Tasks to complete
1: Transcribe the stretch of the article on the South Carolina disappearances from "Cristina Corbin" through "FoxNews.com has learned.".
2: List every person named in the article on the South Carolina disappearances, in the order they first appear.

Sex offender eyed in cold case disappearances of 2 women in South Carolina

Crystal Soles

Brittanee Drexel

 

Cristina Corbin

Published February 16, 2012

| FoxNews.com

A convicted child rapist is being eyed by South Carolina cops in the disappearances of two young women, including a New York teenager who disappeared while on spring break in Myrtle Beach almost three years ago, FoxNews.com has learned.

Raymond Moody (Source: Georgetown County Sheriff's Office)

Detectives say Raymond Moody is the primary “person of interest” in the 2009 disappearance of 17-year-old Brittanee Drexel, who was last seen on surveillance video leaving a popular Myrtle Beach hotel along Ocean Boulevard in a case that sparked widespread media coverage. Moody, who served 21 years in prison for abducting and raping a California girl in 1983, is also being looked at in connection with another missing woman, 28-year-old Crystal Soles, law enforcement sources told FoxNews.com.

Both women are presumed dead, though exhaustive searches in the rugged terrain between Myrtle Beach and Moody’s home some 50 miles south of the popular destination have been fruitless. Authorities have classified Drexel’s disappearance a “cold case,” meaning they renew their probe whenever they receive credible, new information. Myrtle Beach investigators have received such information within the last week, though they declined to elaborate.

Drexel, a high school junior from the Rochester area, went with friends and without her mom’s permission to Myrtle Beach on April 23, 2009. A video camera at the Blue Water Resort captured her leaving the hotel on April 25 close to 9 p.m., police said. The footage is the last known sighting of her.

Investigator Phillip Hanna of the Georgetown County Sheriff’s Office said a signal from Drexel’s cellphone was detected about 50 miles south of Myrtle Beach later that night – in a remote boat landing area near the South Santee River and roughly 8 miles from the Sunset Lodge apartments in Georgetown County where Moody had been living at the time.

Extracted records
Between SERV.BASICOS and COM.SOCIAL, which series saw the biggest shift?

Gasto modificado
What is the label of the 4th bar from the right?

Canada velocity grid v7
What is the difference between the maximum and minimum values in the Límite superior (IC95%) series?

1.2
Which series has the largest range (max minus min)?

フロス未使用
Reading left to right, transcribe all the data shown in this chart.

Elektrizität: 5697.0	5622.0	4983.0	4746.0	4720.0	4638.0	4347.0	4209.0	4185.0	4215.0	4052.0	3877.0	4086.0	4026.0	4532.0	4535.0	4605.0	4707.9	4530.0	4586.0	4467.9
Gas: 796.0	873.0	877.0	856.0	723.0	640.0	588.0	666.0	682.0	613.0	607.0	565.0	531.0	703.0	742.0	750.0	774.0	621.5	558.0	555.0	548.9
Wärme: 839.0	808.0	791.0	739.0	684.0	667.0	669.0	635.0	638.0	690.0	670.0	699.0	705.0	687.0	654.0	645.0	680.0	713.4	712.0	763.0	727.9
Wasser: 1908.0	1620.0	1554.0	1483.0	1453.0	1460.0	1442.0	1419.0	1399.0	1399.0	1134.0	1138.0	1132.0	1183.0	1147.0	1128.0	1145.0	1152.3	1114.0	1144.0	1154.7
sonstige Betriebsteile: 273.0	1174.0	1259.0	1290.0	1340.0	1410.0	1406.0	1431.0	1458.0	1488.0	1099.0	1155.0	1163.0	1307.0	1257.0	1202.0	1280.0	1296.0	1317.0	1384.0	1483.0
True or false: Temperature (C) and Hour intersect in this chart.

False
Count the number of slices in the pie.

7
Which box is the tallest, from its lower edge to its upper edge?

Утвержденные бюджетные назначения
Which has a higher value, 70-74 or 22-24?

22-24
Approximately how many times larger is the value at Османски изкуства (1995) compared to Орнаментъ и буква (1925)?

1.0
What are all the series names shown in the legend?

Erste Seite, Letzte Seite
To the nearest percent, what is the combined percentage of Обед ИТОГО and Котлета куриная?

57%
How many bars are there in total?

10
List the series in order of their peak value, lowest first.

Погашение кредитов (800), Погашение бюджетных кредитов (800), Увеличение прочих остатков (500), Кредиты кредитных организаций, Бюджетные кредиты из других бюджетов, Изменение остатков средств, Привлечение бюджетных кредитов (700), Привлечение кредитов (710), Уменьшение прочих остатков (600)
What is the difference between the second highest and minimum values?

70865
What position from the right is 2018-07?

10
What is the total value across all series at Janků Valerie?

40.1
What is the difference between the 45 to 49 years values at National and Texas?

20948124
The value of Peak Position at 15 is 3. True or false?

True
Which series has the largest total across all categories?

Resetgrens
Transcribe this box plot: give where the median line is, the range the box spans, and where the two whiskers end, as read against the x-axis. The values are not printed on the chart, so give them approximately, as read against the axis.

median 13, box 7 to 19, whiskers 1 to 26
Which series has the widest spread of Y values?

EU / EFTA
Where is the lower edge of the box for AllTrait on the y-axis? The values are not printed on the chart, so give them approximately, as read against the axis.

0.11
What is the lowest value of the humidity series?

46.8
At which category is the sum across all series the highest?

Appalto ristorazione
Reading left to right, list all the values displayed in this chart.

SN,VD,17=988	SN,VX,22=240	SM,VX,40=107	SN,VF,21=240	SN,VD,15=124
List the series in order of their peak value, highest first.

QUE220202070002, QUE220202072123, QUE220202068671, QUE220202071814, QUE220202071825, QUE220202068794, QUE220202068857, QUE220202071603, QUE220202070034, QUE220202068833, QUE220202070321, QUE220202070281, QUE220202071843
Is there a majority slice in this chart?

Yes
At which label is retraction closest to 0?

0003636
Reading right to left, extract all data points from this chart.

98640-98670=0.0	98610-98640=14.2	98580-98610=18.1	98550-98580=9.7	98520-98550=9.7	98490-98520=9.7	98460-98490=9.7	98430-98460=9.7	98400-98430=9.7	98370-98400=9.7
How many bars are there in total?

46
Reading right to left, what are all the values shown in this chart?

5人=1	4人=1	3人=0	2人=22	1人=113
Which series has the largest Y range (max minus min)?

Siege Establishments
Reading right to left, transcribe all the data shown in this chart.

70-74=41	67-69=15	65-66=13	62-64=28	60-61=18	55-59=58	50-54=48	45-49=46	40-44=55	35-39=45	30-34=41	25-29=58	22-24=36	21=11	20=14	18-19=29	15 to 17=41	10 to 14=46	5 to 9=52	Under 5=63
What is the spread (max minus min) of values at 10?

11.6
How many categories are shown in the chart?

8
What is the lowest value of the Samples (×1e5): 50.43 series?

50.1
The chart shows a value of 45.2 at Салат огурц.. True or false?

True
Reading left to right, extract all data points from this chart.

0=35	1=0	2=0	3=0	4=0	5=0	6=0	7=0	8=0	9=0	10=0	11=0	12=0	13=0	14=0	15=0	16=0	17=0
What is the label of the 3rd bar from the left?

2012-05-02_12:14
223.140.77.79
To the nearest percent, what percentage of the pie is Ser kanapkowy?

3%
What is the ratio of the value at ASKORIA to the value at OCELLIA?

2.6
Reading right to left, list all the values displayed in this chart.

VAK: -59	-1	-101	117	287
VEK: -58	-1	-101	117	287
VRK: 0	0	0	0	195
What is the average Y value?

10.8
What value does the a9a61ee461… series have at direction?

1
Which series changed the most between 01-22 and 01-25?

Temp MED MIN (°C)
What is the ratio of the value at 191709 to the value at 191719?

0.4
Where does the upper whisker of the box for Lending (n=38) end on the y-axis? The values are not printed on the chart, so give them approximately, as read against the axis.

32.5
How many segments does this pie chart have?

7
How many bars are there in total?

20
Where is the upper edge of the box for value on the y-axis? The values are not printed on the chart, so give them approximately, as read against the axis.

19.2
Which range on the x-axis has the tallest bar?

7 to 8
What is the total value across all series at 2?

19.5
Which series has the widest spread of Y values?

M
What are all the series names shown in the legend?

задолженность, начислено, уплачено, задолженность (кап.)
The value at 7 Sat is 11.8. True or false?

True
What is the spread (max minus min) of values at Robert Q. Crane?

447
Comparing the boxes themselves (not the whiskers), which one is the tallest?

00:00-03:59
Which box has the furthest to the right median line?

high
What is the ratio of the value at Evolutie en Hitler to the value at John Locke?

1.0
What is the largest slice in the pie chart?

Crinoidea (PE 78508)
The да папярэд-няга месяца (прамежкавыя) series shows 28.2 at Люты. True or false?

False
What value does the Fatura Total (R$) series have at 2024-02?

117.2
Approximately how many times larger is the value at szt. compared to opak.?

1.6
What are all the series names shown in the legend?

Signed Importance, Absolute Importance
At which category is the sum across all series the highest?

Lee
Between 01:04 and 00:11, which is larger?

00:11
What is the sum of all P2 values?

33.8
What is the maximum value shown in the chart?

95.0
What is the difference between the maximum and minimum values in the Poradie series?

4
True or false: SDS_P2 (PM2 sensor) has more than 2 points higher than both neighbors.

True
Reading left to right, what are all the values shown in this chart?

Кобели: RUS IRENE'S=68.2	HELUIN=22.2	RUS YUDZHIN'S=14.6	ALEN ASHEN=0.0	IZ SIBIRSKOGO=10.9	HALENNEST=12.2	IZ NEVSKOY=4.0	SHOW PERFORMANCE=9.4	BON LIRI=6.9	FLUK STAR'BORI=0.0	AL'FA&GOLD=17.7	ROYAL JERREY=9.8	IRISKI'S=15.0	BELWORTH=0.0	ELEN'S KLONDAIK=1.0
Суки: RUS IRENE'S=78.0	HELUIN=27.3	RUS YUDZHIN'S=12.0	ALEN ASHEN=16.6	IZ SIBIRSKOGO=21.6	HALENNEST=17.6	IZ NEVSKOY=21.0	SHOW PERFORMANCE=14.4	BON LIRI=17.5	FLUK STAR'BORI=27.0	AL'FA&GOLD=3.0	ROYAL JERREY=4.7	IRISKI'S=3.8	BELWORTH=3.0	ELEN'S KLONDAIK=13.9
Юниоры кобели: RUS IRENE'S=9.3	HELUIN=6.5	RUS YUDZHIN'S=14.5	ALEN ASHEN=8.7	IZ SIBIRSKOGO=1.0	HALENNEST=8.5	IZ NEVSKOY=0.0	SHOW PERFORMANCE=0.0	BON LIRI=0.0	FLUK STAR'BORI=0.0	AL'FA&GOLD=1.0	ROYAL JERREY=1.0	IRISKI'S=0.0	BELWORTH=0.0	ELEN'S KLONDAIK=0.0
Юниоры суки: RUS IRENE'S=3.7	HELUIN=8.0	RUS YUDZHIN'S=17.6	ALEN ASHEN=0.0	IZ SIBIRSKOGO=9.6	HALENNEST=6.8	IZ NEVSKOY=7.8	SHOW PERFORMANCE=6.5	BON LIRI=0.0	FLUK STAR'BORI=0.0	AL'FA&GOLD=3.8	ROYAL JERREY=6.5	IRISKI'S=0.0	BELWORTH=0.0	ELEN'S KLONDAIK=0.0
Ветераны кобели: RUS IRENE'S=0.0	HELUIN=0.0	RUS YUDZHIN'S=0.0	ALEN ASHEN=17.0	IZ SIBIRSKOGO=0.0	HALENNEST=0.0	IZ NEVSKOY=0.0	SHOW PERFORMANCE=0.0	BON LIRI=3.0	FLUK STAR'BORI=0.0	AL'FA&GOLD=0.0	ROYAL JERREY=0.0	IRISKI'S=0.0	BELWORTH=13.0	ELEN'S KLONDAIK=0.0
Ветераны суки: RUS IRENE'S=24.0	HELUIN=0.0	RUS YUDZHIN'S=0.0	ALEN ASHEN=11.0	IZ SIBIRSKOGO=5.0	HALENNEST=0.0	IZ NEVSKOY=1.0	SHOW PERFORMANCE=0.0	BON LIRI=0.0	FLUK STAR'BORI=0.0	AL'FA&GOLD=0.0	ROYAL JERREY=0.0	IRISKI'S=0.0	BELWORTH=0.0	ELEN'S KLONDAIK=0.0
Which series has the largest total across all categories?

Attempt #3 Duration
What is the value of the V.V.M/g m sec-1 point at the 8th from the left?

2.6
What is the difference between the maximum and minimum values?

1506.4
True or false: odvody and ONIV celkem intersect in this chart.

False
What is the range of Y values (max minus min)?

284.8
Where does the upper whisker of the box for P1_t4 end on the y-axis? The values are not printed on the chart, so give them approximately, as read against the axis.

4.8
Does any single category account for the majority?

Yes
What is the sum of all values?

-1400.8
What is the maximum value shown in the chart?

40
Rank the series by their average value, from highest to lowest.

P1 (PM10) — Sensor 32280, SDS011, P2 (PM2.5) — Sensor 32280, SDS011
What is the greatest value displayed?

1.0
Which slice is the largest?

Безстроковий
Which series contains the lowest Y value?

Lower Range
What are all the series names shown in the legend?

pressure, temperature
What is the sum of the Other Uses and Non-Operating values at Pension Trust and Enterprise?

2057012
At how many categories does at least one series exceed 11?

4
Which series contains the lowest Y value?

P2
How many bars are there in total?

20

Solutions per task
1:
Cristina Corbin

Published February 16, 2012

| FoxNews.com

A convicted child rapist is being eyed by South Carolina cops in the disappearances of two young women, including a New York teenager who disappeared while on spring break in Myrtle Beach almost three years ago, FoxNews.com has learned.

2:
Crystal Soles
Brittanee Drexel
Cristina Corbin
Raymond Moody
Phillip Hanna